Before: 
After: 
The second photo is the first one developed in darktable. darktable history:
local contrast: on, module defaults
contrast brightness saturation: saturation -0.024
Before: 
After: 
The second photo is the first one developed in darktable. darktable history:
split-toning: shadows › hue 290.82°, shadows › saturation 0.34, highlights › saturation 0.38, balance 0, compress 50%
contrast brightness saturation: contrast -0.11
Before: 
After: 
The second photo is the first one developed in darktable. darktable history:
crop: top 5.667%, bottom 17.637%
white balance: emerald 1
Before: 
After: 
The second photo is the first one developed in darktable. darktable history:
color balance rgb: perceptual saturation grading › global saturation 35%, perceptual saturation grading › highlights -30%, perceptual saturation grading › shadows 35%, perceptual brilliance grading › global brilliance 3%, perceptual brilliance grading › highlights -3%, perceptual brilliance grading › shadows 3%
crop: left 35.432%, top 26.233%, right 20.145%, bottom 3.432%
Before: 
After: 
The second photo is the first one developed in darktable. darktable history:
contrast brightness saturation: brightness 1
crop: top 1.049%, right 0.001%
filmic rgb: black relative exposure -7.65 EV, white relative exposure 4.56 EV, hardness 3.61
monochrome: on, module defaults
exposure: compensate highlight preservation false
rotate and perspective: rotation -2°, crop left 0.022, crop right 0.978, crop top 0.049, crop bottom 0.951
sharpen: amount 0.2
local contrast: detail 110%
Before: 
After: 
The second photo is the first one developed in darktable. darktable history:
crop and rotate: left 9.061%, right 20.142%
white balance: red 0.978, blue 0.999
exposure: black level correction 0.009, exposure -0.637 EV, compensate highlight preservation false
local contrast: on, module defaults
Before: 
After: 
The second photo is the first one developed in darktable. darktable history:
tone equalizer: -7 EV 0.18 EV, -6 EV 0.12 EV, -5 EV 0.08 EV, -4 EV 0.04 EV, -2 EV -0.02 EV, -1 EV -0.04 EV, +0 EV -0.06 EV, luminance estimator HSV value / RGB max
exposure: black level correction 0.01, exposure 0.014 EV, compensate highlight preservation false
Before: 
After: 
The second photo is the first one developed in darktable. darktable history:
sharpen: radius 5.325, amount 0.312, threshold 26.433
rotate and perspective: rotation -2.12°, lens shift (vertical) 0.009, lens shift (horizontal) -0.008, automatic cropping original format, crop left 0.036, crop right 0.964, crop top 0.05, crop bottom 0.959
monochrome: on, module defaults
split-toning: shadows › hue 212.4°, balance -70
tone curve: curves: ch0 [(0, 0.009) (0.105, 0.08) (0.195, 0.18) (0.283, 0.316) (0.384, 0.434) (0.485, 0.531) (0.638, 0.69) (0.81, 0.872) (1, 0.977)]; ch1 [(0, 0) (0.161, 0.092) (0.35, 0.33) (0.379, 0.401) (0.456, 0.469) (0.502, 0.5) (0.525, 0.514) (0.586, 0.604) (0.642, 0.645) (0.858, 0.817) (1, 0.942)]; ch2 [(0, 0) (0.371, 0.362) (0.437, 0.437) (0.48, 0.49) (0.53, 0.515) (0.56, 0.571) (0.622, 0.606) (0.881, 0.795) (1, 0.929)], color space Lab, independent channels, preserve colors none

:::::

*GOAL*:
Reproduce every line of the records above, character for character, without changing anything.

*SOLUTION FOR THIS TASK*:
Before: 
After: 
The second photo is the first one developed in darktable. darktable history:
local contrast: on, module defaults
contrast brightness saturation: saturation -0.024
Before: 
After: 
The second photo is the first one developed in darktable. darktable history:
split-toning: shadows › hue 290.82°, shadows › saturation 0.34, highlights › saturation 0.38, balance 0, compress 50%
contrast brightness saturation: contrast -0.11
Before: 
After: 
The second photo is the first one developed in darktable. darktable history:
crop: top 5.667%, bottom 17.637%
white balance: emerald 1
Before: 
After: 
The second photo is the first one developed in darktable. darktable history:
color balance rgb: perceptual saturation grading › global saturation 35%, perceptual saturation grading › highlights -30%, perceptual saturation grading › shadows 35%, perceptual brilliance grading › global brilliance 3%, perceptual brilliance grading › highlights -3%, perceptual brilliance grading › shadows 3%
crop: left 35.432%, top 26.233%, right 20.145%, bottom 3.432%
Before: 
After: 
The second photo is the first one developed in darktable. darktable history:
contrast brightness saturation: brightness 1
crop: top 1.049%, right 0.001%
filmic rgb: black relative exposure -7.65 EV, white relative exposure 4.56 EV, hardness 3.61
monochrome: on, module defaults
exposure: compensate highlight preservation false
rotate and perspective: rotation -2°, crop left 0.022, crop right 0.978, crop top 0.049, crop bottom 0.951
sharpen: amount 0.2
local contrast: detail 110%
Before: 
After: 
The second photo is the first one developed in darktable. darktable history:
crop and rotate: left 9.061%, right 20.142%
white balance: red 0.978, blue 0.999
exposure: black level correction 0.009, exposure -0.637 EV, compensate highlight preservation false
local contrast: on, module defaults
Before: 
After: 
The second photo is the first one developed in darktable. darktable history:
tone equalizer: -7 EV 0.18 EV, -6 EV 0.12 EV, -5 EV 0.08 EV, -4 EV 0.04 EV, -2 EV -0.02 EV, -1 EV -0.04 EV, +0 EV -0.06 EV, luminance estimator HSV value / RGB max
exposure: black level correction 0.01, exposure 0.014 EV, compensate highlight preservation false
Before: 
After: 
The second photo is the first one developed in darktable. darktable history:
sharpen: radius 5.325, amount 0.312, threshold 26.433
rotate and perspective: rotation -2.12°, lens shift (vertical) 0.009, lens shift (horizontal) -0.008, automatic cropping original format, crop left 0.036, crop right 0.964, crop top 0.05, crop bottom 0.959
monochrome: on, module defaults
split-toning: shadows › hue 212.4°, balance -70
tone curve: curves: ch0 [(0, 0.009) (0.105, 0.08) (0.195, 0.18) (0.283, 0.316) (0.384, 0.434) (0.485, 0.531) (0.638, 0.69) (0.81, 0.872) (1, 0.977)]; ch1 [(0, 0) (0.161, 0.092) (0.35, 0.33) (0.379, 0.401) (0.456, 0.469) (0.502, 0.5) (0.525, 0.514) (0.586, 0.604) (0.642, 0.645) (0.858, 0.817) (1, 0.942)]; ch2 [(0, 0) (0.371, 0.362) (0.437, 0.437) (0.48, 0.49) (0.53, 0.515) (0.56, 0.571) (0.622, 0.606) (0.881, 0.795) (1, 0.929)], color space Lab, independent channels, preserve colors none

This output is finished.